(Data extracted from a collection)

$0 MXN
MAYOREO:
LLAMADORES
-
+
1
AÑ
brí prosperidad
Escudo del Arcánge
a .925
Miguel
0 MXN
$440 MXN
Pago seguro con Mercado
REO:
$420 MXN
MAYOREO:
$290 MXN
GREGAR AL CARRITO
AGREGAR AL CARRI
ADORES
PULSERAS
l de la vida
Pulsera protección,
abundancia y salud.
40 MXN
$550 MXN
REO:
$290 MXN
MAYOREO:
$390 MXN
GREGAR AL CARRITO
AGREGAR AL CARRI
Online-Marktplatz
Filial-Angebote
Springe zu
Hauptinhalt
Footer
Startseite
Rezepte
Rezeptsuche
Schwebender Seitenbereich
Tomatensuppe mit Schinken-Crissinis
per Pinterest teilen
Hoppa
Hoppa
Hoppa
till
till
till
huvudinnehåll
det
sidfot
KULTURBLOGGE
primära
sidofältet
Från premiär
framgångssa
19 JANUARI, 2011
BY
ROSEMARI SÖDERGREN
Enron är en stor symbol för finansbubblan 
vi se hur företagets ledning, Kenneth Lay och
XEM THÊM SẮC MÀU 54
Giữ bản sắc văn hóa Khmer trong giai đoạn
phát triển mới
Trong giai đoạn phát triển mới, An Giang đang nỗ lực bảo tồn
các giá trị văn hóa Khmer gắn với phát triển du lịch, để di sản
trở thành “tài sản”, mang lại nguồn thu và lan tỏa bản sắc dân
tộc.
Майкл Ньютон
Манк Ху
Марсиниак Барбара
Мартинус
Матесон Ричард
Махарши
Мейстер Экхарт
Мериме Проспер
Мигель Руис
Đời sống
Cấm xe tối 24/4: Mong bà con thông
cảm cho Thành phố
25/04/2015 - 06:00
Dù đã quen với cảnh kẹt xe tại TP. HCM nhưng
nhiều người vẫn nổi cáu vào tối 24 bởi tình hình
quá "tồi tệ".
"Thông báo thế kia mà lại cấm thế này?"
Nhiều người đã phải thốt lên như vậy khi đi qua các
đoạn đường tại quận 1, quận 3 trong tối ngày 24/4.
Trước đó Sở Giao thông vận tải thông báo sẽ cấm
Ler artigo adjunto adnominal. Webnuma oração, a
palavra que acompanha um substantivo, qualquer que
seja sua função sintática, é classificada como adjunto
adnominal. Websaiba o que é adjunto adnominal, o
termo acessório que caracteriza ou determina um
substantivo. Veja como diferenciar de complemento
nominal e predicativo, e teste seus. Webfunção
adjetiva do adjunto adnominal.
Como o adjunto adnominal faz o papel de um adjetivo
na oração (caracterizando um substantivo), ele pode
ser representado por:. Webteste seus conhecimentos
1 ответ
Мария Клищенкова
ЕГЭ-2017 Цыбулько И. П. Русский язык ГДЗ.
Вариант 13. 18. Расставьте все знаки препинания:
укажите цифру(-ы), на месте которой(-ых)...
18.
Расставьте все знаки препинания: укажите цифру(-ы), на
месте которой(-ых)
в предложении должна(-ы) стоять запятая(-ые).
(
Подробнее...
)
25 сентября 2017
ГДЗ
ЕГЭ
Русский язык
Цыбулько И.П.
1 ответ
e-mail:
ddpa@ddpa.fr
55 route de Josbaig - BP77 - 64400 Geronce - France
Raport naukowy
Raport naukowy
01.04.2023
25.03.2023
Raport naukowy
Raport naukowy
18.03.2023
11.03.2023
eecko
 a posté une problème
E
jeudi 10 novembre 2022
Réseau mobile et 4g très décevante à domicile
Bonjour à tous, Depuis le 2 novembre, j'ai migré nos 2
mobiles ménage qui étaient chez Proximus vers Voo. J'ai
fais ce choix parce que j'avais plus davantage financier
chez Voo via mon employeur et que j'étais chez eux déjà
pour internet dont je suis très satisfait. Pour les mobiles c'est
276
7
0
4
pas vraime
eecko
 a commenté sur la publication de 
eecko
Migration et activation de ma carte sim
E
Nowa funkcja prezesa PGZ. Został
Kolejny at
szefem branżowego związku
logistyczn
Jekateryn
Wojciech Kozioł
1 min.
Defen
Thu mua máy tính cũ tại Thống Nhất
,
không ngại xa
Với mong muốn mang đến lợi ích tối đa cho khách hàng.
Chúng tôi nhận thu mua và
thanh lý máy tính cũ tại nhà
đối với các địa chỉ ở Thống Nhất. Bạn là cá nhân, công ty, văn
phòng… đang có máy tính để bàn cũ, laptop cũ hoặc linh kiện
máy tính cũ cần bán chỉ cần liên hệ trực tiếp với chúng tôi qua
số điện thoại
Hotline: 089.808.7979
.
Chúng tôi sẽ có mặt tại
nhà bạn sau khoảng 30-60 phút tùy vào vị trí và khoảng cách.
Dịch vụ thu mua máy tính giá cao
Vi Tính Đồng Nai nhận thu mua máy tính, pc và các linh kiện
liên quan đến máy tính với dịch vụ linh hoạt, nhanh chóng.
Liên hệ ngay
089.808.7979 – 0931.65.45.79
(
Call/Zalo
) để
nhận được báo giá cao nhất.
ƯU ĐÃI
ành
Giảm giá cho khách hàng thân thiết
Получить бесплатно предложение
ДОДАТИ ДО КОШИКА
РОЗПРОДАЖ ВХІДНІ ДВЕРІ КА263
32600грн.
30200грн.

▶ Job item
Once the lines above that include "укажите" are counted, report the number and nothing else.

▶ Written response
2